Lavoro
Collaborazioni, quelle genuine con il bollino blu

A fronte di un’importante deregulation avviata con Jobs Act, il legislatore ha avvertito la necessità di inserire un argine per il controllo della legittimità delle collaborazioni coordinate e continuative. Si tratta di un ambito che, a prescindere dall’etichetta di volta in volta assegnata dal legislatore, rappresenta lo snodo cruciale dove si incontrato le due grandi categorie del diritto del lavoro: quello subordinato, con il corollario di tutele imposte dal legislatore, anche a prescindere dalla volontà delle parti e quello autonomo, nel quale l’effettiva e sostanziale indipendenza del prestatore deve essere oggetto di attenzione.
Anche il Dlgs. n. 81/2015, a fronte della descritta inversione di rotta che rinnova il primato della libertà ed autonomia negoziale delle parti, predispone un meccanismo di tutela dell’ordinamento, rappresentato dall’art. 2, che impone determinate condizioni per evitare che le collaborazioni organizzate dal committente possano nascondere intenti elusivi.

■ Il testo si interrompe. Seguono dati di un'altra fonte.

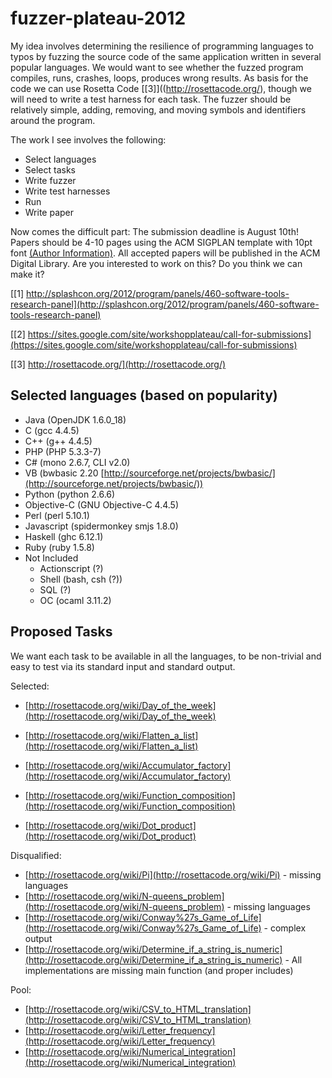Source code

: fuzzer-plateau-2012
===================

My idea involves determining the resilience of programming languages to typos by fuzzing the source code of the same application written in several popular languages.  We would want to see whether the fuzzed program compiles, runs, crashes, loops, produces wrong results. As basis for the code we can use Rosetta Code [[3]]((http://rosettacode.org/), though we will need to write a test harness for each task.  The fuzzer should be relatively simple, adding, removing, and moving symbols and identifiers around the program.

The work I see involves the following:

* Select languages
* Select tasks
* Write fuzzer
* Write test harnesses
* Run
* Write paper

Now comes the difficult part: The submission deadline is August 10th! Papers should be 4-10 pages using the ACM SIGPLAN template with 10pt font [(Author Information)](http://www.sigplan.org/authorInformation.htm). All accepted papers will be published in the ACM Digital Library.  Are you interested to work on this?  Do you think we can make it?


[[1] http://splashcon.org/2012/program/panels/460-software-tools-research-panel](http://splashcon.org/2012/program/panels/460-software-tools-research-panel)

[[2] https://sites.google.com/site/workshopplateau/call-for-submissions](https://sites.google.com/site/workshopplateau/call-for-submissions)

[[3] http://rosettacode.org/](http://rosettacode.org/)

Selected languages (based on popularity)
----------------------------------------

* Java (OpenJDK 1.6.0_18)
* C (gcc 4.4.5)
* C++ (g++ 4.4.5)
* PHP (PHP 5.3.3-7)
* C# (mono 2.6.7, CLI v2.0)
* VB (bwbasic 2.20 [http://sourceforge.net/projects/bwbasic/](http://sourceforge.net/projects/bwbasic/))
* Python (python 2.6.6)
* Objective-C (GNU Objective-C 4.4.5)
* Perl (perl 5.10.1)
* Javascript (spidermonkey smjs 1.8.0)
* Haskell (ghc 6.12.1)
* Ruby (ruby 1.5.8)
* Not Included
  * Actionscript (?)
  * Shell (bash, csh (?))
  * SQL (?)
  * OC (ocaml 3.11.2)

Proposed Tasks
--------------
We want each task to be available in all the languages, to be non-trivial and easy to test via its standard input and standard output.

Selected:

* [http://rosettacode.org/wiki/Day_of_the_week](http://rosettacode.org/wiki/Day_of_the_week)
* [http://rosettacode.org/wiki/Flatten_a_list](http://rosettacode.org/wiki/Flatten_a_list)
* [http://rosettacode.org/wiki/Accumulator_factory](http://rosettacode.org/wiki/Accumulator_factory)
* [http://rosettacode.org/wiki/Function_composition](http://rosettacode.org/wiki/Function_composition)

* [http://rosettacode.org/wiki/Dot_product](http://rosettacode.org/wiki/Dot_product)

Disqualified:

* [http://rosettacode.org/wiki/Pi](http://rosettacode.org/wiki/Pi) - missing languages
* [http://rosettacode.org/wiki/N-queens_problem](http://rosettacode.org/wiki/N-queens_problem) - missing languages
* [http://rosettacode.org/wiki/Conway%27s_Game_of_Life](http://rosettacode.org/wiki/Conway%27s_Game_of_Life) - complex output
* [http://rosettacode.org/wiki/Determine_if_a_string_is_numeric](http://rosettacode.org/wiki/Determine_if_a_string_is_numeric) - All implementations are missing main function (and proper includes)

Pool:

* [http://rosettacode.org/wiki/CSV_to_HTML_translation](http://rosettacode.org/wiki/CSV_to_HTML_translation)
* [http://rosettacode.org/wiki/Letter_frequency](http://rosettacode.org/wiki/Letter_frequency)
* [http://rosettacode.org/wiki/Numerical_integration](http://rosettacode.org/wiki/Numerical_integration)

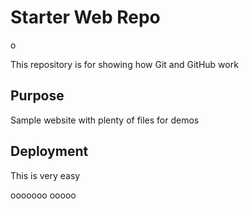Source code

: # Starter Web Repo
o



This repository is for showing how Git and GitHub work

## Purpose

Sample website with plenty of files for demos

## Deployment

This is very easy





ooooooo
ooooo

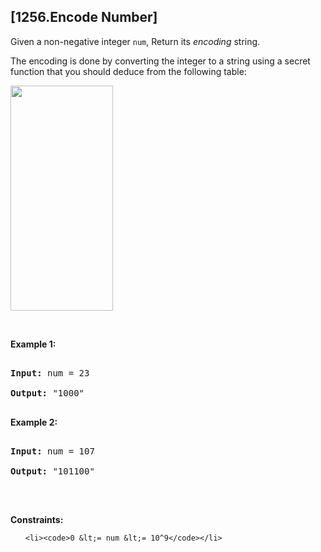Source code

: ## [1256.Encode Number]
<p>Given a non-negative integer <code>num</code>, Return its <em>encoding</em> string.</p>

<p>The encoding is done by converting the integer to a string using a secret function that you should deduce from the following table:</p>

<p><img alt="" src="https://assets.leetcode.com/uploads/2019/06/21/encode_number.png" style="width: 164px; height: 360px;" /></p>

<p>&nbsp;</p>
<p><strong class="example">Example 1:</strong></p>

<pre>
<strong>Input:</strong> num = 23
<strong>Output:</strong> &quot;1000&quot;
</pre>

<p><strong class="example">Example 2:</strong></p>

<pre>
<strong>Input:</strong> num = 107
<strong>Output:</strong> &quot;101100&quot;
</pre>

<p>&nbsp;</p>
<p><strong>Constraints:</strong></p>

<ul>
	<li><code>0 &lt;= num &lt;= 10^9</code></li>
</ul>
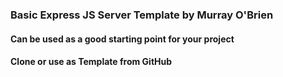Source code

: ### Basic Express JS Server Template by Murray O'Brien

#### Can be used as a good starting point for your project

#### Clone or use as Template from GitHub

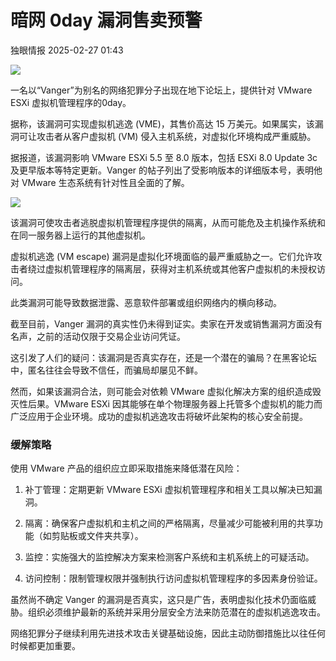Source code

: #  暗网 0day 漏洞售卖预警   
 独眼情报   2025-02-27 01:43  
  
![](https://mmbiz.qpic.cn/sz_mmbiz_png/KgxDGkACWnTjpy0vnNHycKyzvsv6ibcgFPDUEjjQicUEZ0n3FqbmO7QXMHsEGP33G5o4lyoTibK4Z2sFrjDLFufeg/640?wx_fmt=png&from=appmsg "")  
  
一名以“Vanger”为别名的网络犯罪分子出现在地下论坛上，提供针对 VMware ESXi 虚拟机管理程序的0day。  
  
据称，该漏洞可实现虚拟机逃逸 (VME)，其售价高达 15 万美元。如果属实，该漏洞可让攻击者从客户虚拟机 (VM) 侵入主机系统，对虚拟化环境构成严重威胁。  
  
据报道，该漏洞影响 VMware ESXi 5.5 至 8.0 版本，包括 ESXi 8.0 Update 3c 及更早版本等特定更新。Vanger 的帖子列出了受影响版本的详细版本号，表明他对 VMware 生态系统有针对性且全面的了解。  
  
![](https://mmbiz.qpic.cn/sz_mmbiz_png/KgxDGkACWnTjpy0vnNHycKyzvsv6ibcgFwwXVPniaGXicVgWAictNGLueWOiaIRVmLutiaiaGdUeJ711ibzxz5XfrO6ePw/640?wx_fmt=png&from=appmsg "")  
  
该漏洞可使攻击者逃脱虚拟机管理程序提供的隔离，从而可能危及主机操作系统和在同一服务器上运行的其他虚拟机。  
  
虚拟机逃逸 (VM escape) 漏洞是虚拟化环境面临的最严重威胁之一。它们允许攻击者绕过虚拟机管理程序的隔离层，获得对主机系统或其他客户虚拟机的未授权访问。  
  
此类漏洞可能导致数据泄露、恶意软件部署或组织网络内的横向移动。  
  
截至目前，Vanger 漏洞的真实性仍未得到证实。卖家在开发或销售漏洞方面没有名声，之前的活动仅限于交易企业访问凭证。  
  
这引发了人们的疑问：该漏洞是否真实存在，还是一个潜在的骗局？在黑客论坛中，匿名往往会导致不信任，而骗局却屡见不鲜。  
  
然而，如果该漏洞合法，则可能会对依赖 VMware 虚拟化解决方案的组织造成毁灭性后果。VMware ESXi 因其能够在单个物理服务器上托管多个虚拟机的能力而广泛应用于企业环境。成功的虚拟机逃逸攻击将破坏此架构的核心安全前提。  
### 缓解策略  
  
使用 VMware 产品的组织应立即采取措施来降低潜在风险：  
1. 补丁管理：定期更新 VMware ESXi 虚拟机管理程序和相关工具以解决已知漏洞。  
  
1. 隔离：确保客户虚拟机和主机之间的严格隔离，尽量减少可能被利用的共享功能（如剪贴板或文件夹共享）。  
  
1. 监控：实施强大的监控解决方案来检测客户系统和主机系统上的可疑活动。  
  
1. 访问控制：限制管理权限并强制执行访问虚拟机管理程序的多因素身份验证。  
  
虽然尚不确定 Vanger 的漏洞是否真实，这只是广告，表明虚拟化技术仍面临威胁。组织必须维护最新的系统并采用分层安全方法来防范潜在的虚拟机逃逸攻击。  
  
网络犯罪分子继续利用先进技术攻击关键基础设施，因此主动防御措施比以往任何时候都更加重要。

Il legislatore ha previsto, la possibilità per le parti di richiedere alle commissioni di certificazione la “certificazione dell’assenza dei requisiti” che, secondo il 1°comma dello stesso articolo, ricondurrebbero il rapporto dichiarato autonomo alla disciplina del lavoro subordinato.

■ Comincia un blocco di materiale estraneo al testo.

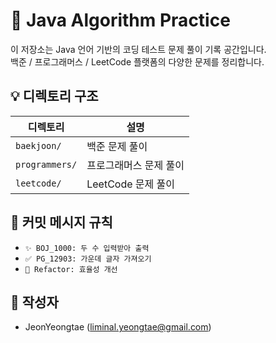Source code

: # 🧠 Java Algorithm Practice

이 저장소는 Java 언어 기반의 코딩 테스트 문제 풀이 기록 공간입니다.  
백준 / 프로그래머스 / LeetCode 플랫폼의 다양한 문제를 정리합니다.

## 💡 디렉토리 구조

| 디렉토리 | 설명 |
|----------|------|
| `baekjoon/` | 백준 문제 풀이 |
| `programmers/` | 프로그래머스 문제 풀이 |
| `leetcode/` | LeetCode 문제 풀이 |

## 📌 커밋 메시지 규칙

- `✨ BOJ_1000: 두 수 입력받아 출력`
- `✅ PG_12903: 가운데 글자 가져오기`
- `🔧 Refactor: 효율성 개선`

## 🧪 작성자

- JeonYeongtae (liminal.yeongtae@gmail.com)

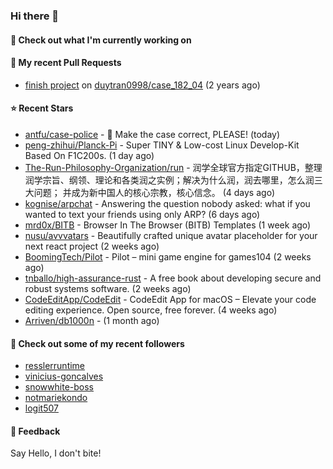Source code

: ### Hi there 👋

#### 👷 Check out what I'm currently working on

#### 🔨 My recent Pull Requests

- [finish project](https://github.com/duytran0998/case_182_04/pull/1) on [duytran0998/case_182_04](https://github.com/duytran0998/case_182_04) (2 years ago)

#### ⭐ Recent Stars

- [antfu/case-police](https://github.com/antfu/case-police) - 🚨 Make the case correct, PLEASE! (today)
- [peng-zhihui/Planck-Pi](https://github.com/peng-zhihui/Planck-Pi) - Super TINY &amp; Low-cost Linux Develop-Kit Based On F1C200s. (1 day ago)
- [The-Run-Philosophy-Organization/run](https://github.com/The-Run-Philosophy-Organization/run) - 润学全球官方指定GITHUB，整理润学宗旨、纲领、理论和各类润之实例；解决为什么润，润去哪里，怎么润三大问题； 并成为新中国人的核心宗教，核心信念。 (4 days ago)
- [kognise/arpchat](https://github.com/kognise/arpchat) - Answering the question nobody asked: what if you wanted to text your friends using only ARP? (6 days ago)
- [mrd0x/BITB](https://github.com/mrd0x/BITB) - Browser In The Browser (BITB) Templates (1 week ago)
- [nusu/avvvatars](https://github.com/nusu/avvvatars) - Beautifully crafted unique avatar placeholder for your next react project (2 weeks ago)
- [BoomingTech/Pilot](https://github.com/BoomingTech/Pilot) - Pilot – mini game engine for games104 (2 weeks ago)
- [tnballo/high-assurance-rust](https://github.com/tnballo/high-assurance-rust) - A free book about developing secure and robust systems software. (2 weeks ago)
- [CodeEditApp/CodeEdit](https://github.com/CodeEditApp/CodeEdit) - CodeEdit App for macOS – Elevate your code editing experience. Open source, free forever. (4 weeks ago)
- [Arriven/db1000n](https://github.com/Arriven/db1000n) -  (1 month ago)

#### 👯 Check out some of my recent followers

- [resslerruntime](https://github.com/resslerruntime)
- [vinicius-goncalves](https://github.com/vinicius-goncalves)
- [snowwhite-boss](https://github.com/snowwhite-boss)
- [notmariekondo](https://github.com/notmariekondo)
- [logit507](https://github.com/logit507)

#### 💬 Feedback

Say Hello, I don't bite!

Il procedimento è destinato a certificare “l’assenza dei requisiti di cui al comma 1” dell’art. 2. La formulazione della norma non è felicissima. È lecito attendersi che in sede di certificazione, più che la mera assenza di alcunché, sia opportuna la verifica della sussistenza delle condizioni che legittimano l’autonomia e la genuinità del rapporto.
È ragionevole ritenere, alla luce di quanto osservato in precedenza, che la genuinità del rapporto di collaborazione possa essere certificata non soltanto quando tutti i requisiti predetti siano assenti, ma anche quando ne manchi uno soltanto tra tutti quelli cui il primo comma fa conseguire l’applicazione di tutela della disciplina del lavoro subordinato.

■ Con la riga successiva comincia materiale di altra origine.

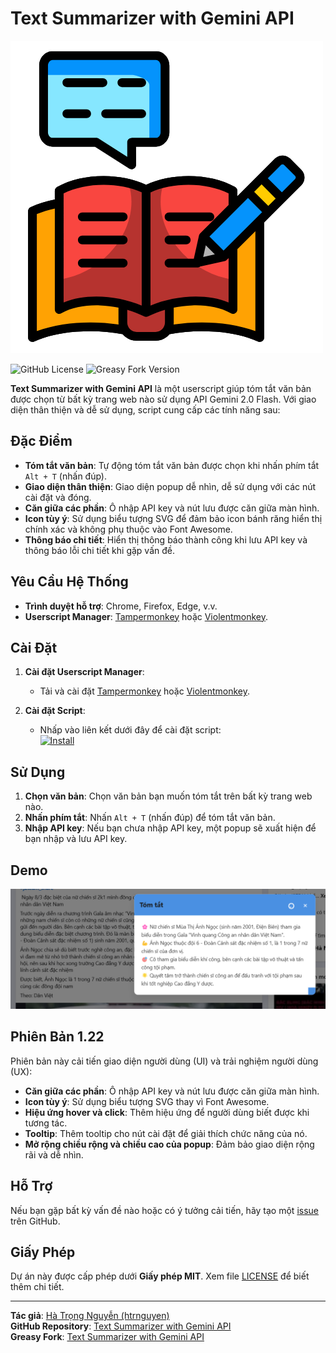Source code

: # Text Summarizer with Gemini API

![Logo](https://github.com/htrnguyen/User-Scripts/raw/main/Text-Summarizer-with-Gemini-API/text-summarizer-logo.png)

![GitHub License](https://img.shields.io/github/license/htrnguyen/User-Scripts?style=for-the-badge)
![Greasy Fork Version](https://img.shields.io/greasyfork/v/529267?label=Greasy%20Fork&style=for-the-badge)

**Text Summarizer with Gemini API** là một userscript giúp tóm tắt văn bản được chọn từ bất kỳ trang web nào sử dụng API Gemini 2.0 Flash. Với giao diện thân thiện và dễ sử dụng, script cung cấp các tính năng sau:

## Đặc Điểm

- **Tóm tắt văn bản**: Tự động tóm tắt văn bản được chọn khi nhấn phím tắt `Alt + T` (nhấn đúp).
- **Giao diện thân thiện**: Giao diện popup dễ nhìn, dễ sử dụng với các nút cài đặt và đóng.
- **Căn giữa các phần**: Ô nhập API key và nút lưu được căn giữa màn hình.
- **Icon tùy ý**: Sử dụng biểu tượng SVG để đảm bảo icon bánh răng hiển thị chính xác và không phụ thuộc vào Font Awesome.
- **Thông báo chi tiết**: Hiển thị thông báo thành công khi lưu API key và thông báo lỗi chi tiết khi gặp vấn đề.

## Yêu Cầu Hệ Thống

- **Trình duyệt hỗ trợ**: Chrome, Firefox, Edge, v.v.
- **Userscript Manager**: [Tampermonkey](https://www.tampermonkey.net/) hoặc [Violentmonkey](https://violentmonkey.github.io/).

## Cài Đặt

1. **Cài đặt Userscript Manager**:

   - Tải và cài đặt [Tampermonkey](https://www.tampermonkey.net/) hoặc [Violentmonkey](https://violentmonkey.github.io/).

2. **Cài đặt Script**:
   - Nhấp vào liên kết dưới đây để cài đặt script:  
     [![Install](https://img.shields.io/badge/Install-Script-brightgreen?style=for-the-badge)](https://greasyfork.org/vi/scripts/529267-text-summarizer-with-gemini-api)

## Sử Dụng

1. **Chọn văn bản**: Chọn văn bản bạn muốn tóm tắt trên bất kỳ trang web nào.
2. **Nhấn phím tắt**: Nhấn `Alt + T` (nhấn đúp) để tóm tắt văn bản.
3. **Nhập API key**: Nếu bạn chưa nhập API key, một popup sẽ xuất hiện để bạn nhập và lưu API key.

## Demo

![Demo](https://github.com/htrnguyen/User-Scripts/raw/main/Text-Summarizer-with-Gemini-API/DEMO.png)

## Phiên Bản 1.22

Phiên bản này cải tiến giao diện người dùng (UI) và trải nghiệm người dùng (UX):

- **Căn giữa các phần**: Ô nhập API key và nút lưu được căn giữa màn hình.
- **Icon tùy ý**: Sử dụng biểu tượng SVG thay vì Font Awesome.
- **Hiệu ứng hover và click**: Thêm hiệu ứng để người dùng biết được khi tương tác.
- **Tooltip**: Thêm tooltip cho nút cài đặt để giải thích chức năng của nó.
- **Mở rộng chiều rộng và chiều cao của popup**: Đảm bảo giao diện rộng rãi và dễ nhìn.

## Hỗ Trợ

Nếu bạn gặp bất kỳ vấn đề nào hoặc có ý tưởng cải tiến, hãy tạo một [issue](https://github.com/htrnguyen/User-Scripts/issues) trên GitHub.

## Giấy Phép

Dự án này được cấp phép dưới **Giấy phép MIT**. Xem file [LICENSE](https://github.com/htrnguyen/User-Scripts/blob/main/LICENSE) để biết thêm chi tiết.

---

**Tác giả**: [Hà Trọng Nguyễn (htrnguyen)](https://github.com/htrnguyen)  
**GitHub Repository**: [Text Summarizer with Gemini API](https://github.com/htrnguyen/User-Scripts/tree/main/Text-Summarizer-with-Gemini-API)  
**Greasy Fork**: [Text Summarizer with Gemini API](https://greasyfork.org/vi/scripts/529267-text-summarizer-with-gemini-api)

La richiesta deve provenire dalle parti congiuntamente. Al lavoratore è riconosciuta la possibilità di farsi assistere da un rappresentante sindacale, da un avvocato o da un consulente del lavoro. La formulazione della norma tende ad escludere la possibilità dell’assistenza da pare di altri soggetti, mentre nel silenzio della legge, non pare contraria alla ratio della stessa riconoscere l’identica possibilità di farsi assistere anche al datore di lavoro.
La norma ha sostanzialmente una portata ricognitiva, perché è evidente che le parti di qualsiasi contratto che implica una prestazione lavorativa, ben possono ricorrere all’istituto della certificazione per assicurare, attraverso l’iter amministrativo che ne consegue, certezza di genuinità e continuità alla gestione del rapporto di lavoro instaurato.